Possible Refid changes were covered in a thread on the ntp hackers mailing list in May 2015 (with the subject line of NTP Development Snapshot 4.3.33 Released
Ideas discussed in this thread include:
- In the short run, using a reserved value (e.g. 255) for the first byte within in the existing 4-byte Refid field (followed by 3 bytes of the hash) seems the best way to avoid confusion between IPv6 hashes and "real" IPv4 address.
- There was a proposal to try to handle specially the particular case where a server has two published IP numbers, one IPv4 and one IPv6, in which case the generated Refid for that server be based on a combination of both of those addresses. The idea would be to avoid one common category of failures of loop-detection, where a single server is accessible over both IPv4 and IPv6 but otherwise has a simple connectivity profile. Implementing such special handling might involve reserving a couple bits at the top of the 3-byte field to flag which sort of hashing/combining was used to generate that particular Refid.

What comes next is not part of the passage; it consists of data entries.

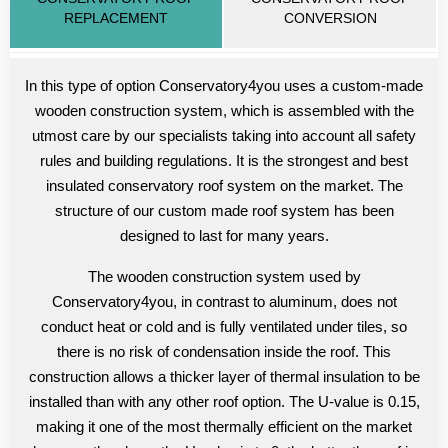
REPLACEMENT
CONVERSION
In this type of option Conservatory4you uses a custom-made
wooden construction system, which is assembled with the
utmost care by our specialists taking into account all safety
rules and building regulations. It is the strongest and best
insulated conservatory roof system on the market. The
structure of our custom made roof system has been
designed to last for many years.
The wooden construction system used by
Conservatory4you, in contrast to aluminum, does not
conduct heat or cold and is fully ventilated under tiles, so
there is no risk of condensation inside the roof. This
construction allows a thicker layer of thermal insulation to be
installed than with any other roof option. The U-value is 0.15,
making it one of the most thermally efficient on the market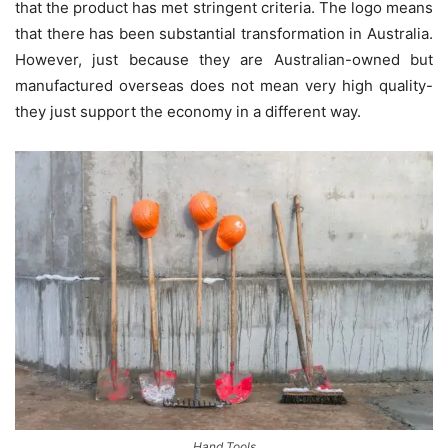
that the product has met stringent criteria. The logo means
that there has been substantial transformation in Australia.
However, just because they are Australian-owned but
manufactured overseas does not mean very high quality-
they just support the economy in a different way.
Hand Tools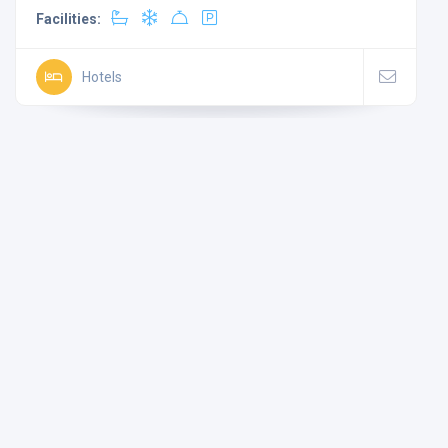
Facilities:
Hotels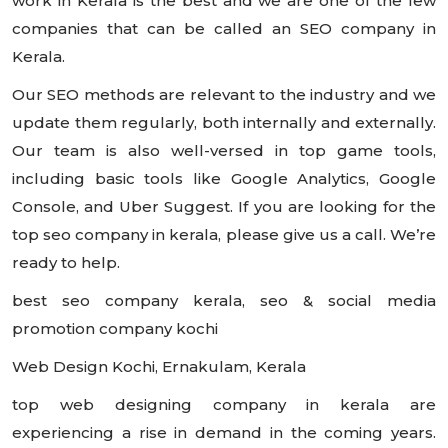
work in Kerala is the best and we are one of the few
companies that can be called an SEO company in
Kerala.
Our SEO methods are relevant to the industry and we
update them regularly, both internally and externally.
Our team is also well-versed in top game tools,
including basic tools like Google Analytics, Google
Console, and Uber Suggest. If you are looking for the
top seo company in kerala, please give us a call. We’re
ready to help.
best seo company kerala, seo & social media
promotion company kochi
Web Design Kochi, Ernakulam, Kerala
top web designing company in kerala are
experiencing a rise in demand in the coming years.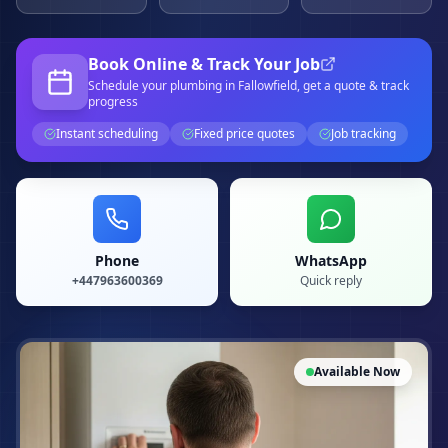
Book Online & Track Your Job
Schedule your
plumbing
in Fallowfield
, get a quote & track
progress
Instant scheduling
Fixed price quotes
Job tracking
Phone
WhatsApp
+447963600369
Quick reply
Available Now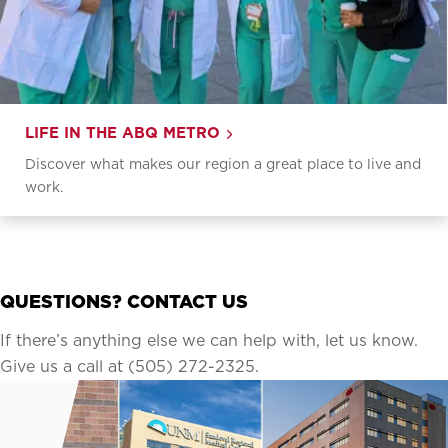
LIFE IN THE ABQ METRO
Discover what makes our region a great place to live and
work.
QUESTIONS? CONTACT US
If there’s anything else we can help with, let us know.
Give us a call at (505) 272-2325.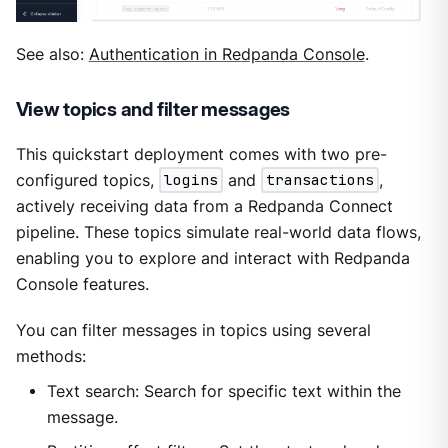
See also:
Authentication in Redpanda Console
.
View topics and filter messages
This quickstart deployment comes with two pre-
configured topics,
logins
and
transactions
,
actively receiving data from a Redpanda Connect
pipeline. These topics simulate real-world data flows,
enabling you to explore and interact with Redpanda
Console features.
You can filter messages in topics using several
methods:
Text search: Search for specific text within the
message.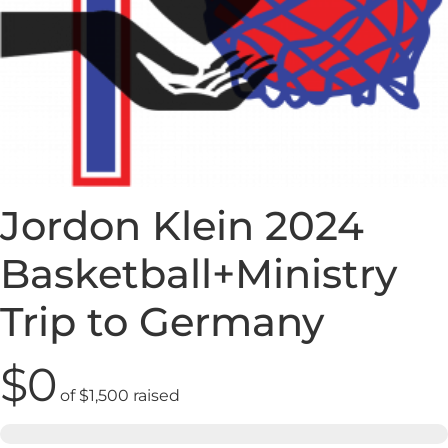
Jordon Klein 2024
Basketball+Ministry
Trip to Germany
$0
of
$1,500
raised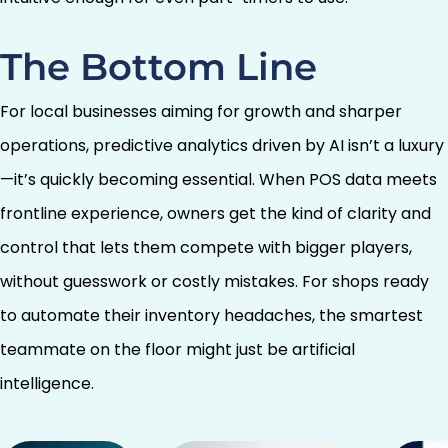
The Bottom Line
For local businesses aiming for growth and sharper
operations, predictive analytics driven by AI isn’t a luxury
—it’s quickly becoming essential. When POS data meets
frontline experience, owners get the kind of clarity and
control that lets them compete with bigger players,
without guesswork or costly mistakes. For shops ready
to automate their inventory headaches, the smartest
teammate on the floor might just be artificial
intelligence.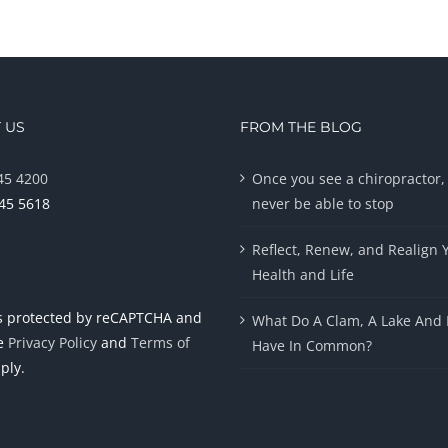
 US
FROM THE BLOG
45 4200
Once you see a chiropractor, 
945 5618
never be able to stop
Reflect, Renew, and Realign 
Health and Life
 is protected by reCAPTCHA and
What Do A Clam, A Lake And 
le
Privacy Policy
and
Terms of
Have In Common?
ply.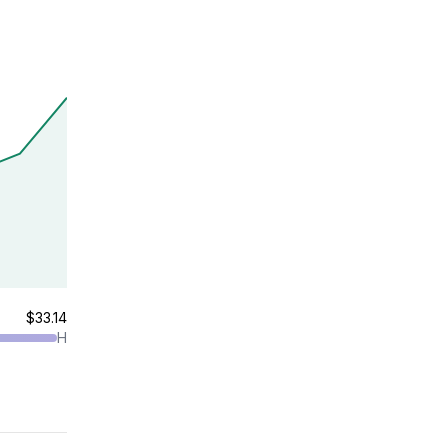
$33.14
H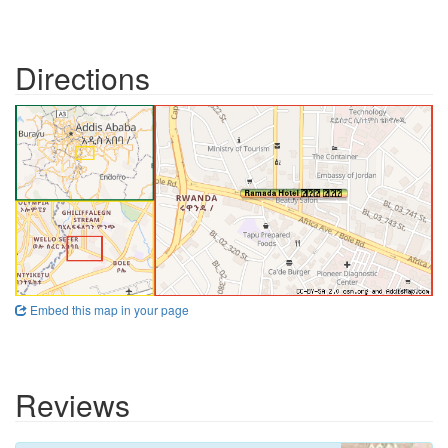
Directions
Embed this map in your page
Reviews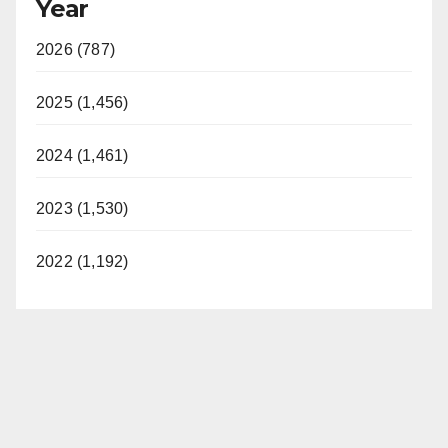
Year
2026 (787)
2025 (1,456)
2024 (1,461)
2023 (1,530)
2022 (1,192)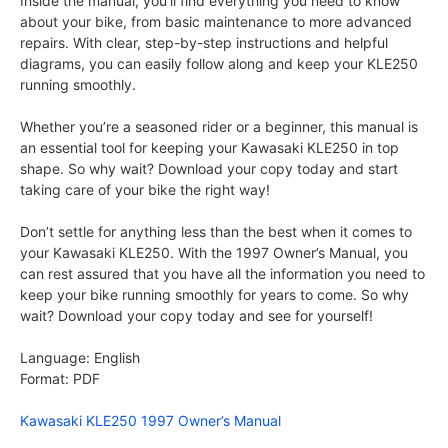
Inside the manual, you’ll find everything you need to know
about your bike, from basic maintenance to more advanced
repairs. With clear, step-by-step instructions and helpful
diagrams, you can easily follow along and keep your KLE250
running smoothly.
Whether you’re a seasoned rider or a beginner, this manual is
an essential tool for keeping your Kawasaki KLE250 in top
shape. So why wait? Download your copy today and start
taking care of your bike the right way!
Don’t settle for anything less than the best when it comes to
your Kawasaki KLE250. With the 1997 Owner’s Manual, you
can rest assured that you have all the information you need to
keep your bike running smoothly for years to come. So why
wait? Download your copy today and see for yourself!
Language: English
Format: PDF
Kawasaki KLE250 1997 Owner’s Manual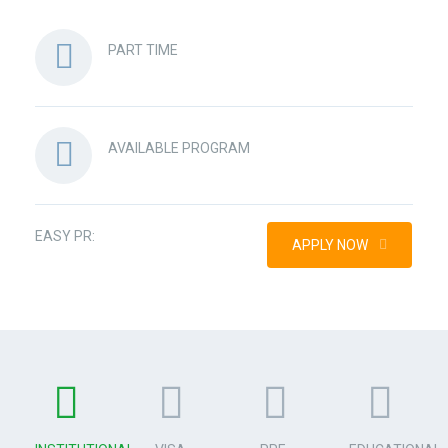
PART TIME
AVAILABLE PROGRAM
EASY PR:
APPLY NOW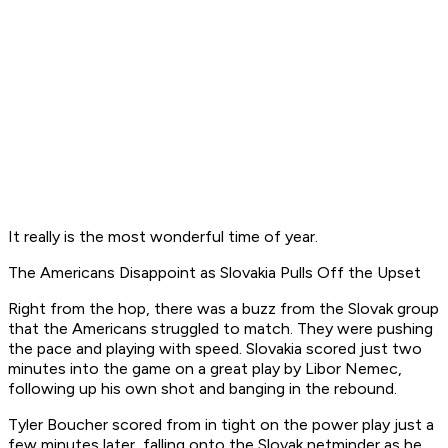
It really is the most wonderful time of year.
The Americans Disappoint as Slovakia Pulls Off the Upset
Right from the hop, there was a buzz from the Slovak group
that the Americans struggled to match. They were pushing
the pace and playing with speed. Slovakia scored just two
minutes into the game on a great play by Libor Nemec,
following up his own shot and banging in the rebound.
Tyler Boucher scored from in tight on the power play just a
few minutes later, falling onto the Slovak netminder as he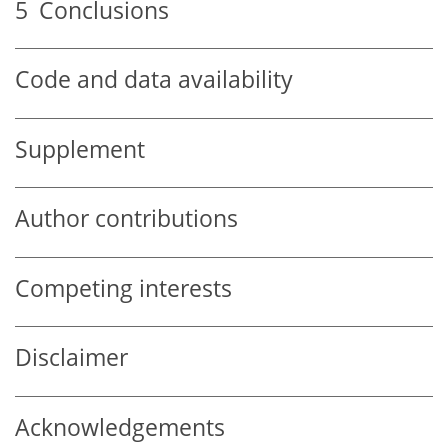
5
Conclusions
Code and data availability
Supplement
Author contributions
Competing interests
Disclaimer
Acknowledgements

- In the long run, to serve the loop-detection function, there will need to be a change to the protocol so that a particular ntpd server comes up with its own unique ID which it then publishes to all its clients (who then propagate it to their own clients), rather than the current situation where each server comes up with its own Refid for upstream servers. Probably this could be only 10 or 20 bits in size and still work for loop detection (and thus could even get encoded within the current four-byte Refid field for backwards compatibility). However, it might also be worth having this value encode information about the refclock used by a particular S1 server, so that client ntpds can try to ensure a diversity of upstream refclocks (but doing so would require more bits).
- With that change in place, a separate extension to the protocol would be needed so that clients could continue to learn the upstream servers' current sync sources' IP info. This would replace that aspect of the current Refid for IPv4 sources, and also support obtaining the full IP address in the IPv6 case, or perhaps could send the hostname instead of IP number. (However, some of these cases might involve too much data to fit in a mode 6 response packet.)
Also, it's worth noting that the recently implemented LeapSmearForNTPv4
makes use of a special Refid format, flagged by a 254 in the first byte.